There was one deposit, namely, that in the Twentieth Ward Co-Operative Savings and Loan Association, which did not originate in any deposit in the name of husband and wife with right of survivorship, but originated in a deposit in the association in the name of husband and wife with no provision for survivorship. The ultimate source of the moneys going into this account is uncertain and the history of the account is obscure. We think the record is insufficient to establish as to this account an intention that there should be a right of survivorship. (Matter of Albrecht, 136 N. Y. 91; Wetherow v. Lord, 41 App. Div. 413.) This deposit, therefore, although in the name of Nettie Moran when she died, must' be deemed to have been owned by her and her husband equally without right of survivorship, and ownership of half of this account is in the defendant as executor and of the other half is in plaintiff, administrator, as the trial court determined.

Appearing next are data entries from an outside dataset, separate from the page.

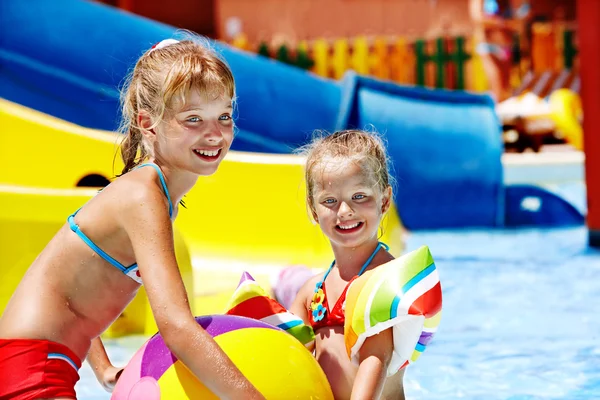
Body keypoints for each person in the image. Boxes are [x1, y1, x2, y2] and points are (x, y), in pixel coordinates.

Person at [0, 36, 264, 400]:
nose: (215, 133)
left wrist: (104, 368)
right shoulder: (143, 195)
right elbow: (177, 329)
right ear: (148, 123)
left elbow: (69, 291)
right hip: (31, 370)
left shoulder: (146, 192)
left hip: (33, 362)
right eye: (193, 120)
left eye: (224, 116)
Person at [290, 129, 404, 400]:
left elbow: (375, 358)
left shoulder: (386, 281)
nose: (345, 211)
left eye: (360, 196)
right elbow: (287, 352)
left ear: (385, 201)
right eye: (330, 201)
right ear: (313, 209)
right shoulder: (311, 292)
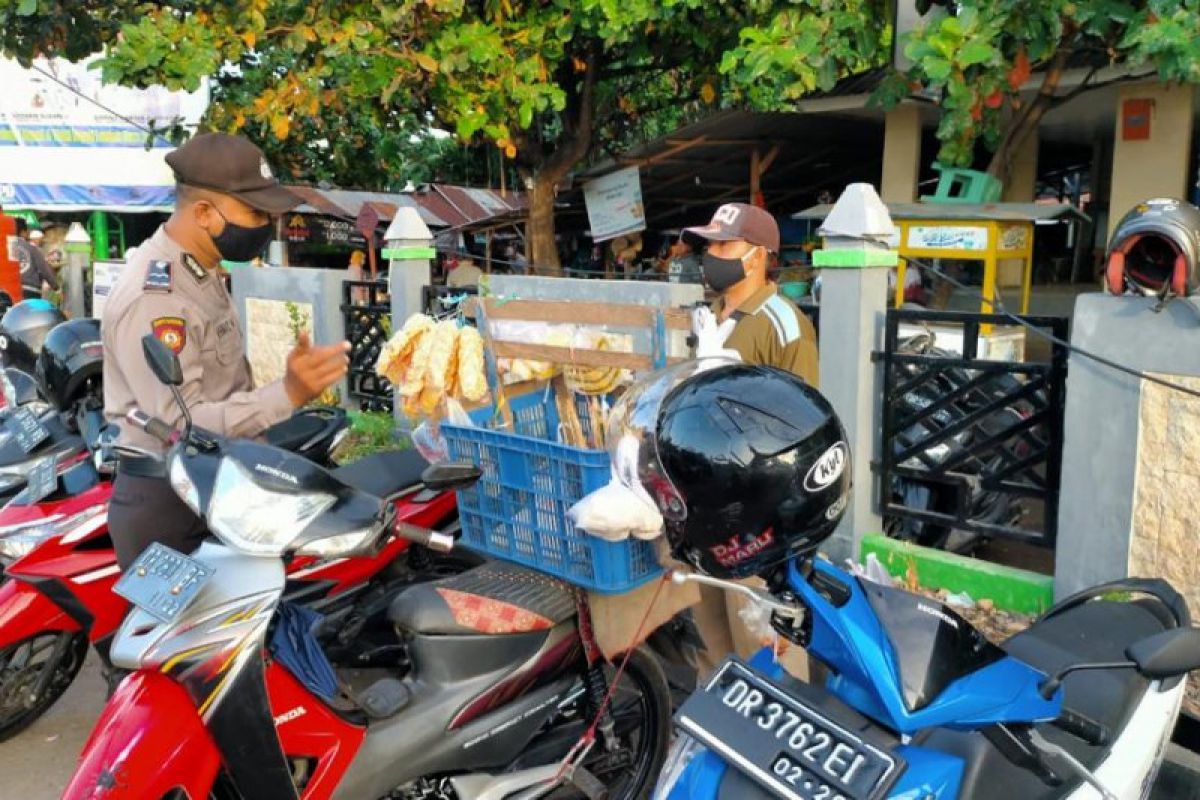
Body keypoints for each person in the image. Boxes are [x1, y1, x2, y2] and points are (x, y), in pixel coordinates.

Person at [103, 132, 350, 569]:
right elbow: (180, 425)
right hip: (174, 506)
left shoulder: (199, 272)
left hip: (211, 488)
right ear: (204, 213)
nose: (265, 224)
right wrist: (286, 394)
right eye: (255, 212)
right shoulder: (158, 296)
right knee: (191, 640)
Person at [684, 202, 818, 386]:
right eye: (709, 245)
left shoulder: (787, 327)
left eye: (723, 244)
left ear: (757, 257)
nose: (711, 253)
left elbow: (801, 409)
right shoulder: (708, 318)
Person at [12, 219, 58, 300]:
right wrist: (56, 288)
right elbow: (45, 269)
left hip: (10, 291)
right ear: (23, 232)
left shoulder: (4, 248)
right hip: (31, 291)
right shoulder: (32, 249)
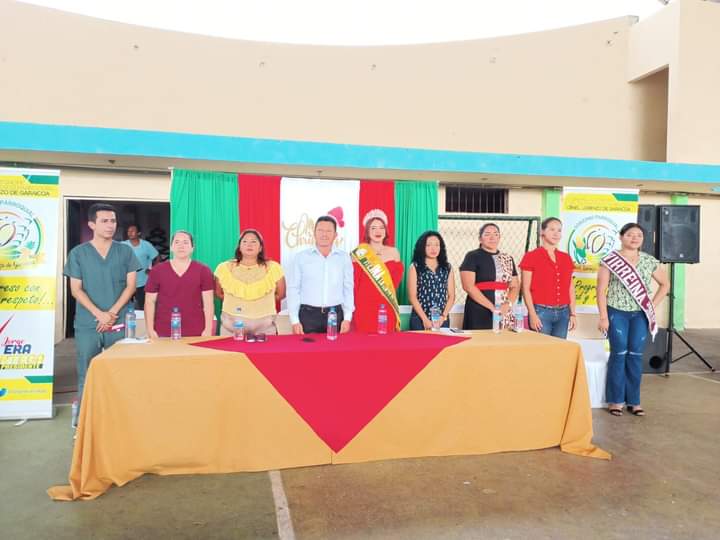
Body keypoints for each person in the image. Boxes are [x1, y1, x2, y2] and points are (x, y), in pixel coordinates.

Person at [64, 203, 141, 406]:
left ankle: (119, 418)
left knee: (121, 372)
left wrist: (111, 314)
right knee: (87, 372)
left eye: (113, 221)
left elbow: (131, 286)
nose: (110, 225)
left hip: (118, 322)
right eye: (104, 221)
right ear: (91, 224)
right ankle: (85, 420)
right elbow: (76, 290)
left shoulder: (125, 252)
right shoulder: (78, 253)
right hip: (88, 323)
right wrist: (99, 314)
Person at [596, 222, 669, 417]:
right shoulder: (610, 260)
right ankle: (615, 400)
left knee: (636, 355)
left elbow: (665, 284)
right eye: (630, 234)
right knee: (619, 353)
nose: (635, 238)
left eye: (639, 235)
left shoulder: (649, 260)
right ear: (621, 237)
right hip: (616, 312)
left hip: (640, 314)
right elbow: (601, 290)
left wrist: (652, 305)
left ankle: (634, 401)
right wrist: (603, 317)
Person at [287, 215, 354, 334]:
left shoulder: (344, 258)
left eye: (329, 231)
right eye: (320, 230)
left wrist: (347, 318)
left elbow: (348, 288)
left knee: (336, 346)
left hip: (335, 315)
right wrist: (294, 320)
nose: (324, 234)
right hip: (308, 316)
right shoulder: (301, 257)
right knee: (306, 347)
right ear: (314, 233)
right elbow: (293, 289)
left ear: (335, 235)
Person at [144, 230, 215, 338]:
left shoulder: (203, 270)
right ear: (171, 247)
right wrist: (150, 330)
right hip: (163, 331)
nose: (181, 246)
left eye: (185, 242)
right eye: (177, 242)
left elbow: (208, 303)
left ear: (192, 248)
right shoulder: (157, 271)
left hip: (196, 331)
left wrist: (208, 329)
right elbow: (149, 302)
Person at [214, 229, 286, 336]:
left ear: (260, 248)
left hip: (265, 328)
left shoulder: (273, 267)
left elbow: (281, 294)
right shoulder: (224, 268)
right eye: (245, 241)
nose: (249, 245)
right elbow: (218, 293)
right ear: (239, 247)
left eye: (253, 241)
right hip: (231, 327)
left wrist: (261, 302)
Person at [519, 217, 576, 338]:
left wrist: (573, 314)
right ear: (542, 232)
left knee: (560, 347)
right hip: (541, 312)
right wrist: (532, 314)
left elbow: (570, 288)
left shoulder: (566, 258)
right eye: (552, 229)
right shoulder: (531, 257)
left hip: (564, 313)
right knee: (542, 347)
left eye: (559, 230)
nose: (556, 233)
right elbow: (525, 288)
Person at [351, 209, 404, 332]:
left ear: (386, 231)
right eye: (373, 228)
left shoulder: (394, 252)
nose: (378, 231)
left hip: (386, 302)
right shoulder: (360, 252)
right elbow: (354, 283)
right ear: (367, 231)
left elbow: (394, 283)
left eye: (381, 228)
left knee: (386, 337)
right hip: (364, 303)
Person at [460, 223, 520, 330]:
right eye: (487, 234)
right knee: (479, 339)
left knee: (502, 339)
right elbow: (468, 286)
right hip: (478, 309)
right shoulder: (472, 256)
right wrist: (492, 307)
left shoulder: (508, 258)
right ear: (480, 238)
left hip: (503, 310)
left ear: (499, 237)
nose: (492, 238)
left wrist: (507, 304)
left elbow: (515, 286)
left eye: (496, 234)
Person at [407, 231, 456, 330]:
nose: (433, 248)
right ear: (422, 247)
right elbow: (412, 297)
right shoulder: (415, 267)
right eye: (428, 245)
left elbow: (452, 296)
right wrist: (425, 319)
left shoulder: (447, 267)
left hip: (442, 320)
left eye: (437, 245)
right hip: (420, 319)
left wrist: (443, 317)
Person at [122, 224, 159, 310]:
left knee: (143, 307)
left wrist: (153, 270)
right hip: (126, 282)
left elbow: (157, 257)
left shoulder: (146, 245)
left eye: (132, 231)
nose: (130, 233)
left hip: (142, 282)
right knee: (125, 307)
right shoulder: (123, 245)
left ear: (139, 233)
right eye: (128, 231)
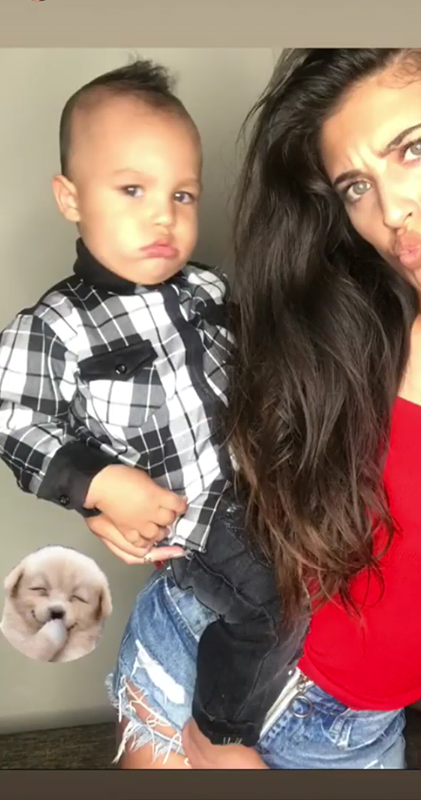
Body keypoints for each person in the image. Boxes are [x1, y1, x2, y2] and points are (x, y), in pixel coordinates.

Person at [89, 47, 421, 771]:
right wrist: (97, 488)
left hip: (352, 736)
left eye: (415, 148)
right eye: (357, 186)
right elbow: (154, 405)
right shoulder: (333, 324)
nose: (392, 211)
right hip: (200, 658)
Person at [0, 59, 308, 753]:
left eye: (183, 194)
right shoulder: (56, 326)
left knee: (344, 559)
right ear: (70, 197)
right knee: (270, 605)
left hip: (262, 486)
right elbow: (14, 419)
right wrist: (99, 485)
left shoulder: (207, 290)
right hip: (191, 516)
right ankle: (220, 730)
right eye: (132, 189)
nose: (163, 215)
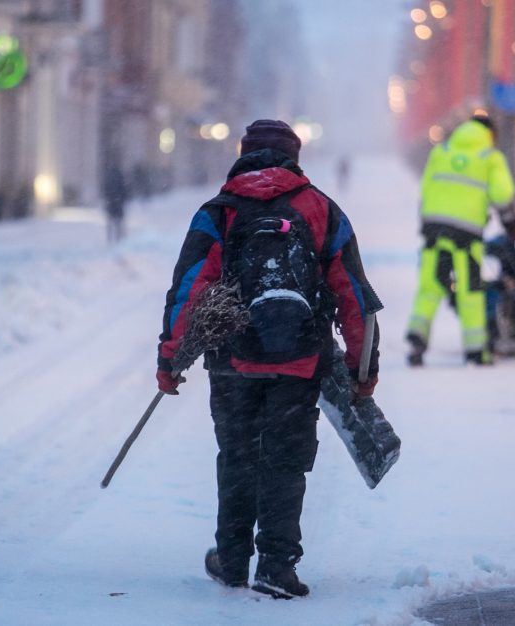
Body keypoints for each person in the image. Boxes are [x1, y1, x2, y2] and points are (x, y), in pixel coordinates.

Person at [156, 119, 381, 599]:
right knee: (285, 461)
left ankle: (232, 560)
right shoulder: (320, 209)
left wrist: (170, 360)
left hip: (233, 360)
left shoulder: (219, 212)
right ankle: (277, 566)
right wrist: (364, 368)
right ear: (294, 158)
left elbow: (189, 289)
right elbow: (353, 295)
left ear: (244, 153)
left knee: (236, 458)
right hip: (299, 360)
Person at [405, 113, 515, 366]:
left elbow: (426, 187)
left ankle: (417, 339)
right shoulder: (490, 156)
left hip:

The judgment should be modified- on the law and the facts in accordance with this opinion, and as modified affirmed, without costs. Findings of fact numbered forty-fourth ” and eighty-second ” in the defendant’s requests are disapproved and reversed.

All concur. Present — Sears, P. J., Taylor, Edgcomb, Crosby and Lewis, JJ.

Judgment modified on the law and facts in accordance with the opinion and as modified affirmed, without costs of this appeal to either party. Certain findings of fact and conclusions of law disapproved and reversed and new findings and conclusions made.